■ **Text excerpt**:
=== Begin Enclosure ===

Tuesday, March 07, 2006

Something Smells Funny

I've been lounging on the couch reading a book and eating Starburst for the last hour. It's kind of nice. It must've looked kind of nice, too, because three cats decided to join me. The only problem is, I got kind of carried away in my own little world and started farting without giving it a second thought. And now, Jesus H! Now the living room stinks like the bowels of hell and Zube Boy is due home any minute. And I'm not sure if the cats are just in a REALLY deep sleep, or, uh, comatose. Oh yeah, and the dog's sleeping in the hallway instead of on his bed in the living room. If that tells you anything.

Well, I'm off to light some candles that will hopefully dissipate the Ass-Rot that is currently wafting through our living quarters. I think the odds that I'll get any nookie tonight are slim to nil.

12 Leg Humps:

Anonymous said...

BLAME IT ON THE DOG.

That's why we have dogs, right? :)

Mamma Mia said...

feebreze while you still can!

junebee said...

Ack! Don't light candles, that could blow up the whole Zubehome! Cats and all! Dogs in halls! A big fireball!

You've been pretty quiet on the South Dakota anti-abortion law.

Storm said...

heheh. If it's as bad as it sounds, you might be lucky to get any nookie for the next few nights.

Phil said...

Okay, here's what you do. Just as Zube Boy is coming home, start wandering around the living room sniffing the air with a quizzical look on your face (don't inhale too strong, though, from the sounds of things). Then, after he walks in, look at him and say "Do you smell that? I think something died in the walls, or under the house or something. It's been smelling like shit all day, and it's driving me nuts." He'll look around, not find anything, but by the time he gives up, the farts will have disipated (crack a window if need be). So, you can act all gratefull and declare him a hero for getting rid of the dead buffalo ass smell, which will get him feeling all macho, which in turn will lead to nookie. Damn, I'm a friggin' genius.

Phil
Echoes in a Nomad's Head

PaintingChef said...

I've recently bought some of those Glade Scented Oil candles and those dissipate Ass-Rot like a CHAMP!

=== End Enclosure ===

■ **Task A**: How would you translate this sentence from the blog post into German: "I've been lounging on the couch reading a book and eating Starburst for the last hour."
■ **Task B**:
Can you answer these from the blog post?
(i) How many cats joined the writer on the couch?
(ii) What does the writer say they are off to light?
(iii) What brand of scented oil candles does PaintingChef mention buying?

■ **Dataset records**:
=== Begin Enclosure ===

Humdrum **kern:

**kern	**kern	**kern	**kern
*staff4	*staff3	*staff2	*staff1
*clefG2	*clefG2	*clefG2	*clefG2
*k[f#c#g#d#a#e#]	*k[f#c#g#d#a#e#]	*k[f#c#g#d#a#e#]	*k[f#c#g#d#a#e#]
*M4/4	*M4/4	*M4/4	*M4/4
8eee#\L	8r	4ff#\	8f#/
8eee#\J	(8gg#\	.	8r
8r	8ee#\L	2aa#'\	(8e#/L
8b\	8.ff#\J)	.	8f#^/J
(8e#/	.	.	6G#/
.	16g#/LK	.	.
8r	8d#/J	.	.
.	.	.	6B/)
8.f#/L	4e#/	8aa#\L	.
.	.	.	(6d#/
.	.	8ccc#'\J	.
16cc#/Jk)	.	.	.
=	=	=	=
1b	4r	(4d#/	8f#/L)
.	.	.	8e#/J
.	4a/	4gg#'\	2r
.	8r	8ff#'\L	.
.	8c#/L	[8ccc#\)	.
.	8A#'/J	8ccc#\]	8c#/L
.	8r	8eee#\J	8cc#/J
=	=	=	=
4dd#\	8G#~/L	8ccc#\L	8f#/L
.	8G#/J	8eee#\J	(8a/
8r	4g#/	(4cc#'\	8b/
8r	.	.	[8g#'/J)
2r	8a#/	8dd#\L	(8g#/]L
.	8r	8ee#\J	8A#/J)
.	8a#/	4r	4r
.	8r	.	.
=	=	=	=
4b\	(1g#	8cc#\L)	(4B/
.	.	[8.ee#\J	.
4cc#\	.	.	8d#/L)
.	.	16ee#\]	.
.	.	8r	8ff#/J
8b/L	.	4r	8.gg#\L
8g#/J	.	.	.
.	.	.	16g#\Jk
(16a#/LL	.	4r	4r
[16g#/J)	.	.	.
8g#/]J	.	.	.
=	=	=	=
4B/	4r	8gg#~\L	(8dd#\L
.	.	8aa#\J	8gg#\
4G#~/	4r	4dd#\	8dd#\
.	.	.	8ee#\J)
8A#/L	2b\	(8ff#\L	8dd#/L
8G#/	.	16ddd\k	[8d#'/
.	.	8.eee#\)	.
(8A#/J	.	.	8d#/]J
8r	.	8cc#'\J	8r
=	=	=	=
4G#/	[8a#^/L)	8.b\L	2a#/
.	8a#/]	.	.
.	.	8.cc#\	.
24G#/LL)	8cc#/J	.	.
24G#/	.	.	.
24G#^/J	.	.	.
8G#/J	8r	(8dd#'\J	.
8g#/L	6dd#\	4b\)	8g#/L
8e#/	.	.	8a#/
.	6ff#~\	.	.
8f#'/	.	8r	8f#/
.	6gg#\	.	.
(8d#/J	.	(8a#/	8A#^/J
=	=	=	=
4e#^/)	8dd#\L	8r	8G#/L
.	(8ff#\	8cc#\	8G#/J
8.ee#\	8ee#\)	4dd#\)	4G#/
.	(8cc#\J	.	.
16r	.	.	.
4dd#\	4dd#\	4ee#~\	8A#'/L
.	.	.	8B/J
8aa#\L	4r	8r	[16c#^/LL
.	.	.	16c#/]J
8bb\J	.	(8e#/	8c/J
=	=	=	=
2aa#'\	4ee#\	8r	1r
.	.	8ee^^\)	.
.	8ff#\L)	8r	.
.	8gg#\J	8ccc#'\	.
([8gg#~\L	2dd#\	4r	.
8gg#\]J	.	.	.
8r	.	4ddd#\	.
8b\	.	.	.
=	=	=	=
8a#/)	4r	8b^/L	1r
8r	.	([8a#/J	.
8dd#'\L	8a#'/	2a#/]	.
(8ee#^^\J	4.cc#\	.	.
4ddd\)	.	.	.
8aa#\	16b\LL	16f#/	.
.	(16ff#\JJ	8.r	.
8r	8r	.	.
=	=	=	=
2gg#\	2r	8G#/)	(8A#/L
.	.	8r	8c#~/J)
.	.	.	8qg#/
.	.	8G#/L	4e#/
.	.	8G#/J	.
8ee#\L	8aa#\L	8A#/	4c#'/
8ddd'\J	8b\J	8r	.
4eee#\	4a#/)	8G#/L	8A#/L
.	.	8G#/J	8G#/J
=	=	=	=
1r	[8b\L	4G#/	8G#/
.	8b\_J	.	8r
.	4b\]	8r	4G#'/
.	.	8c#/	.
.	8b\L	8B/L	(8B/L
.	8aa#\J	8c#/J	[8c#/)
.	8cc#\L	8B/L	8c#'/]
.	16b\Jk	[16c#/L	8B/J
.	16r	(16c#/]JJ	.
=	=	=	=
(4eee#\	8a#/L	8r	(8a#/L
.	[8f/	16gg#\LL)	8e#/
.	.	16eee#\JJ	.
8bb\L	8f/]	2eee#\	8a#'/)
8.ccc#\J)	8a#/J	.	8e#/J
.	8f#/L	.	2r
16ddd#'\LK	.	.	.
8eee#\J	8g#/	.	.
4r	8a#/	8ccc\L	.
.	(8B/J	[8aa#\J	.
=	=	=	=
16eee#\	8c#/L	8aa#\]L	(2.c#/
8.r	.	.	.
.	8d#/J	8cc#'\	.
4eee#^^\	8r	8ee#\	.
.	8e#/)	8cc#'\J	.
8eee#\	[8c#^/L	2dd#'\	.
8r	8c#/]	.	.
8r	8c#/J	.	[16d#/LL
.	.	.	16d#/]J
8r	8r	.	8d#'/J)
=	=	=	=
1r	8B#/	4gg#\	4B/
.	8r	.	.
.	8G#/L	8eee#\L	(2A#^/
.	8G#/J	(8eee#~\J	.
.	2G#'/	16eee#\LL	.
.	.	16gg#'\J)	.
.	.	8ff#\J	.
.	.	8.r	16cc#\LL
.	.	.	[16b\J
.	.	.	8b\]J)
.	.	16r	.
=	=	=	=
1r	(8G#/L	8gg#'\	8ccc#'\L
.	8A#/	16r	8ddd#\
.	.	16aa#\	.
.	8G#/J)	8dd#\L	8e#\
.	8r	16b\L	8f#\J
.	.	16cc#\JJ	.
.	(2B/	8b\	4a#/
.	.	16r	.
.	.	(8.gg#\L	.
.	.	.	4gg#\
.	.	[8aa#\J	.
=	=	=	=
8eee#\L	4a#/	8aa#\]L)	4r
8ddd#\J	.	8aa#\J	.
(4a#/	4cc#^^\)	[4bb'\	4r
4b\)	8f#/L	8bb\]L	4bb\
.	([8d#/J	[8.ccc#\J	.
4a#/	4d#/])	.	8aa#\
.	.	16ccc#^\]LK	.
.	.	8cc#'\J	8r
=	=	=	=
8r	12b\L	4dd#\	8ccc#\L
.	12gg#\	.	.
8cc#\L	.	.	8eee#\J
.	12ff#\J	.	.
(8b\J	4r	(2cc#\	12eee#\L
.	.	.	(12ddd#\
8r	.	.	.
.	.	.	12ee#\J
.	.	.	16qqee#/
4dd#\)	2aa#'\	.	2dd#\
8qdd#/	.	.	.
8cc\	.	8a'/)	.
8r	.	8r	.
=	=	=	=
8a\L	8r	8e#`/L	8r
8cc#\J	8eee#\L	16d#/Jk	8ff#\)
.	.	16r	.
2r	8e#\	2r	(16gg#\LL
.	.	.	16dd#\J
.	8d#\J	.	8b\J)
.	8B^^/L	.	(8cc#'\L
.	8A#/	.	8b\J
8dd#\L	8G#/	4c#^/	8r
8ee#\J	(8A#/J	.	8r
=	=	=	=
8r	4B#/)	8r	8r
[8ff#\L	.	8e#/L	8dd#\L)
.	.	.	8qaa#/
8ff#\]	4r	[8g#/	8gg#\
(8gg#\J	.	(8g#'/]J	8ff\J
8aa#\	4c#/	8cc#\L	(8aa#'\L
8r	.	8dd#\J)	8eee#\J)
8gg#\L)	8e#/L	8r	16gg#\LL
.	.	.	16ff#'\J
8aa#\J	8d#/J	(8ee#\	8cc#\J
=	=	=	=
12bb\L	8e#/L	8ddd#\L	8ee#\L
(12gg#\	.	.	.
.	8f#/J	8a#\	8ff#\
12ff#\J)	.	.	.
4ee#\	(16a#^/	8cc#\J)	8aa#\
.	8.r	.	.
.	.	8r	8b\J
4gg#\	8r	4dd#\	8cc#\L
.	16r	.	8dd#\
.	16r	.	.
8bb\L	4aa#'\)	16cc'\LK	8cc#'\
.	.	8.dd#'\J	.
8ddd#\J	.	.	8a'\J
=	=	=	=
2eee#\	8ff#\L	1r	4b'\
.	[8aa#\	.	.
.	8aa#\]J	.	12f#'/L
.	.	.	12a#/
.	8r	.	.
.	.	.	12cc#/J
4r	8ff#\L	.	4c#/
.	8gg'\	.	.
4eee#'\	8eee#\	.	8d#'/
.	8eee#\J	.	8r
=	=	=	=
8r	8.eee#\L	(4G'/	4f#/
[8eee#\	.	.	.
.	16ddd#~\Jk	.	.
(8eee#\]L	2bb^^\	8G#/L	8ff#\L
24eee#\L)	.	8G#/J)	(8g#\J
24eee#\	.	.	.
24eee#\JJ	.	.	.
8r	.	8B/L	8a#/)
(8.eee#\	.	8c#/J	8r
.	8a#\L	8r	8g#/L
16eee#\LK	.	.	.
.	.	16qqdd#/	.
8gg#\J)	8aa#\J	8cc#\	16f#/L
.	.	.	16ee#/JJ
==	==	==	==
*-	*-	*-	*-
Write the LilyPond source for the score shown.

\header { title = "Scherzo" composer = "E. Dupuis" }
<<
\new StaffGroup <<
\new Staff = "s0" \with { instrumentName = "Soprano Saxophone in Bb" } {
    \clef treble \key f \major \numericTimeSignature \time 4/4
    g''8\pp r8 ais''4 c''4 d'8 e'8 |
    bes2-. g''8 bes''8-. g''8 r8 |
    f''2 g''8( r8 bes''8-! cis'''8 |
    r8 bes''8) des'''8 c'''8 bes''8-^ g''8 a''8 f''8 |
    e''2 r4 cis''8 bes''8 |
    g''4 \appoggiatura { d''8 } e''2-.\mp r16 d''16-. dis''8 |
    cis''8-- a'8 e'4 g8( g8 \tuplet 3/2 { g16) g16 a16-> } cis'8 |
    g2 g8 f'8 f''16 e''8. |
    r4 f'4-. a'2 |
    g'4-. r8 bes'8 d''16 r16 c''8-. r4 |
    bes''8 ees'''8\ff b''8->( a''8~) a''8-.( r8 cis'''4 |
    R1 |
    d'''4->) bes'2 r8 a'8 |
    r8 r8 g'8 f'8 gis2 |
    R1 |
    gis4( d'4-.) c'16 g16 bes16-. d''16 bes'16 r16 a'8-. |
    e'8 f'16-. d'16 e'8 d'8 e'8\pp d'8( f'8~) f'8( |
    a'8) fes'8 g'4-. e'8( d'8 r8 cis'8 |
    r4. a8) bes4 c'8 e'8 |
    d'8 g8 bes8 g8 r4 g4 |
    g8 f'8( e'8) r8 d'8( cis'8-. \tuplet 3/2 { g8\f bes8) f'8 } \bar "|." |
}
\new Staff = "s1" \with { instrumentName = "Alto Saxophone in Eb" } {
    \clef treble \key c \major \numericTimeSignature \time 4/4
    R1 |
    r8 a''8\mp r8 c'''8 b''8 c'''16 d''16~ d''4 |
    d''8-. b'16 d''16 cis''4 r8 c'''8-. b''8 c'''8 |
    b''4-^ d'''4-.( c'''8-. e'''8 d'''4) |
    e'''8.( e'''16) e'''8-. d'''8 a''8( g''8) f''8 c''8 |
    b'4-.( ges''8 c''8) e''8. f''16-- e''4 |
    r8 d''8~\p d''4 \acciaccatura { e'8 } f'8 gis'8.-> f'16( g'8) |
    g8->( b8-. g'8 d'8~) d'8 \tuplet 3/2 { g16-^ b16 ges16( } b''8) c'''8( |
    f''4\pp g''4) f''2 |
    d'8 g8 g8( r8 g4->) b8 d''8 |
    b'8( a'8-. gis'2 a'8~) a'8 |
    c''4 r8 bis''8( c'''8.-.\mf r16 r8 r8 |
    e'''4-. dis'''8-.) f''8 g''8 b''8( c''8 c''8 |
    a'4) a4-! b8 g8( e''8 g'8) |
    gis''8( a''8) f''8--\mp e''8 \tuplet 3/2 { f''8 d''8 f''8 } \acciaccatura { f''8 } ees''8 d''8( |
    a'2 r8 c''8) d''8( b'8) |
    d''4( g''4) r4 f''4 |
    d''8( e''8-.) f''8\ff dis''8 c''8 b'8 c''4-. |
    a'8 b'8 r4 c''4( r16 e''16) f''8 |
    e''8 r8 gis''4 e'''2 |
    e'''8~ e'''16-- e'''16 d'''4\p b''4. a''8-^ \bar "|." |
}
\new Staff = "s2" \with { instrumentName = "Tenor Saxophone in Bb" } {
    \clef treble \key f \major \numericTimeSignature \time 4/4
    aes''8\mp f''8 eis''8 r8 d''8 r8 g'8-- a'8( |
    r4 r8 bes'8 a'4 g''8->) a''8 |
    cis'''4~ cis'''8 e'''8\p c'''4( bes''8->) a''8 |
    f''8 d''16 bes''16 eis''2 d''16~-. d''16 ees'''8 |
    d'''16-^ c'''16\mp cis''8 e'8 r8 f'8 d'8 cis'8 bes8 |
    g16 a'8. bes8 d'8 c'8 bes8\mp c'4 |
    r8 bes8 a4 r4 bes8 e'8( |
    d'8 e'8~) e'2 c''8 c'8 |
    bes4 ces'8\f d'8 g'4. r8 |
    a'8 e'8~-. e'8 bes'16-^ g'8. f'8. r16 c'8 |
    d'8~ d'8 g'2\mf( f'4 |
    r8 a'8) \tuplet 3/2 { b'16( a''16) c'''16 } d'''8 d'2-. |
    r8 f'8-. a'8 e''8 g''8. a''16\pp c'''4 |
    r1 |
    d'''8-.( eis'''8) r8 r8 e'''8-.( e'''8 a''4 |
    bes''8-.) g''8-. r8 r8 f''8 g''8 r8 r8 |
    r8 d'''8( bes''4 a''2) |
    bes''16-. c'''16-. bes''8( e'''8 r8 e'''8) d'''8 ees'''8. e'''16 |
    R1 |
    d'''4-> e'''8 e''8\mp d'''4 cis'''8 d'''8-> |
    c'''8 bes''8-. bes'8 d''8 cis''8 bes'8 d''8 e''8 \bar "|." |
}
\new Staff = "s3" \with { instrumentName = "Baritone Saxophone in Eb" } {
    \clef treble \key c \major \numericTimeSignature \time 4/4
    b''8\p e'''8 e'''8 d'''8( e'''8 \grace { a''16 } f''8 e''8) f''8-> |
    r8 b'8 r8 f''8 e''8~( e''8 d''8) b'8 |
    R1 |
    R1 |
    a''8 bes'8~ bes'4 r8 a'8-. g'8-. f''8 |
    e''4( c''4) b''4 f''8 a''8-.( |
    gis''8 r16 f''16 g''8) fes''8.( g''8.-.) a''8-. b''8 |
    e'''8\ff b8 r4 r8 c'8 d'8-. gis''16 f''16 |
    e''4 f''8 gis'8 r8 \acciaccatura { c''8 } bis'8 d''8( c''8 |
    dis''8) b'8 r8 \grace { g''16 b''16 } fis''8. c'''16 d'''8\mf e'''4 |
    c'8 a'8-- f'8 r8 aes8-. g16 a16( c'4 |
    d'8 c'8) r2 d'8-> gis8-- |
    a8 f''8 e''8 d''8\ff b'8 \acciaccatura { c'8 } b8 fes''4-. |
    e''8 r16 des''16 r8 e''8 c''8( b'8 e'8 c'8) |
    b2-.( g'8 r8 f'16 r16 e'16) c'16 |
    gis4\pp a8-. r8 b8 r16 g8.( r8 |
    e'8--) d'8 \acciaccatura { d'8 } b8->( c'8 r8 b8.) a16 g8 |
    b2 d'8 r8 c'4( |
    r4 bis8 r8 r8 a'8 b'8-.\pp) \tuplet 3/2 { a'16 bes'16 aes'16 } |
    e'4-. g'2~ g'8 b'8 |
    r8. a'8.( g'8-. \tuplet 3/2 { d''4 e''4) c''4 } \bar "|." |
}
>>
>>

=== End Enclosure ===

■ **Exercise response A**: Seit einer Stunde liege ich gemütlich auf der Couch, lese ein Buch und esse Starburst.

■ **Exercise response B**:
(i) Three
(ii) Some candles
(iii) Glade